Although Samba did not accuse Novell of violating the GPL under which Suse Linux is distributed, it called on the company to "undo" the patent agreement and acknowledge its obligations to the Free Software community.

Novell could not immediately be reached for comment. It has said that the deal will benefit Suse Linux customers and developers, by protecting them from potential patent litigation.

The Nov. 2 agreement calls for Microsoft and Novell to make their respective operating systems interoperate better. As part of the deal, Microsoft agreed not to assert its patents against customers running Suse Linux. It also agreed not to wield them against "noncommercial" developers who contribute code to Suse Linux.

That part of the deal raised concerns among open-source advocates. By entering an agreement with Novell that it won't sue Suse Linux users, Microsoft is implicitly threatening customers using other Linux distributions, Bruce Perens, a well-known Linux advocate, said last week.

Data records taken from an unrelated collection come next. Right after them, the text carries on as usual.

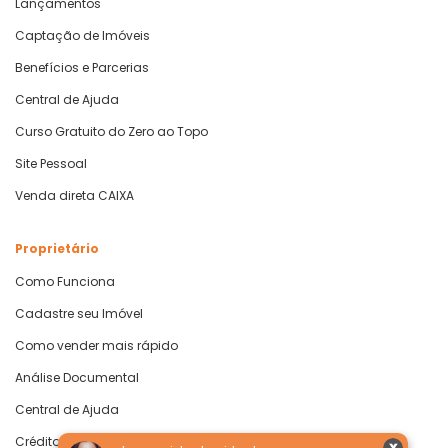
Lançamentos
Captação de Imóveis
Benefícios e Parcerias
Central de Ajuda
Curso Gratuito do Zero ao Topo
Site Pessoal
Venda direta CAIXA
Proprietário
Como Funciona
Cadastre seu Imóvel
Como vender mais rápido
Análise Documental
Central de Ajuda
Crédito com Garantia de Imóvel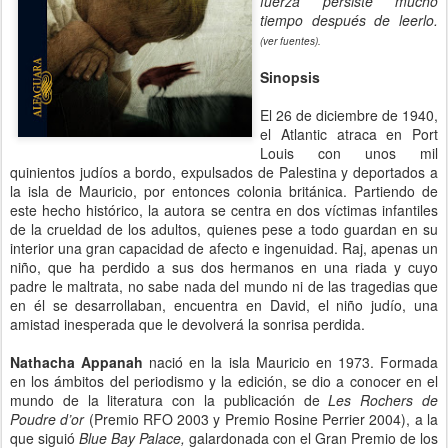
fuerza persiste mucho
tiempo después de leerlo.
(ver fuentes).
Sinopsis
El 26 de diciembre de 1940,
el Atlantic atraca en Port
Louis con unos mil
quinientos judíos a bordo, expulsados de Palestina y deportados a
la isla de Mauricio, por entonces colonia británica. Partiendo de
este hecho histórico, la autora se centra en dos víctimas infantiles
de la crueldad de los adultos, quienes pese a todo guardan en su
interior una gran capacidad de afecto e ingenuidad. Raj, apenas un
niño, que ha perdido a sus dos hermanos en una riada y cuyo
padre le maltrata, no sabe nada del mundo ni de las tragedias que
en él se desarrollaban, encuentra en David, el niño judío, una
amistad inesperada que le devolverá la sonrisa perdida.
Nathacha Appanah
nació en la isla Mauricio en 1973. Formada
en los ámbitos del periodismo y la edición, se dio a conocer en el
mundo de la literatura con la publicación de
Les Rochers de
Poudre d’or
(Premio RFO 2003 y Premio Rosine Perrier 2004), a la
que siguió
Blue Bay Palace,
galardonada con el Gran Premio de los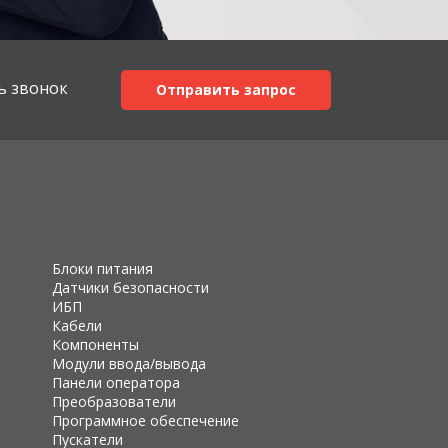
ь звонок
Отправить запрос
Блоки питания
Датчики безопасности
ИБП
Кабели
Компоненты
Модули ввода/вывода
Панели оператора
Преобразователи
Программное обеспечение
Пускатели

The Samba team seemed to acknowledge that criticism.

"The GPL makes it clear that all distributors of GPL'd software must stand together in the fight against software patents," it said. "With this agreement Novell is attempting to destroy that unified defense, exchanging the long-term interests of the entire Free Software community for a short term advantage for Novell over their competitors."

The Software Freedom Law Center, which provides legal support for open-source developers, has also criticized the deal, in particular Microsoft's pledge not to assert its patents against Suse Linux developers.

"The patent covenant only applies to software that you develop at home and keep for yourself; the promises don't extend to others when you distribute," wrote Bradley M. Kuhn, the law center's chief technology officer, in a letter to open-source software developers last Thursday.

Developers must remain unpaid for their work in order to be covered by the pact, he said. And in any case, the pledge can't be relied upon because Microsoft has the right to alter the terms, he said.

"It's worse than useless, as this empty promise can create a false sense of security," Kuhn wrote. "Microsoft has used this patent pledge to indicate that, in their view, the only good Free Software developer is an isolated, uncompensated, unimportant Free Software developer."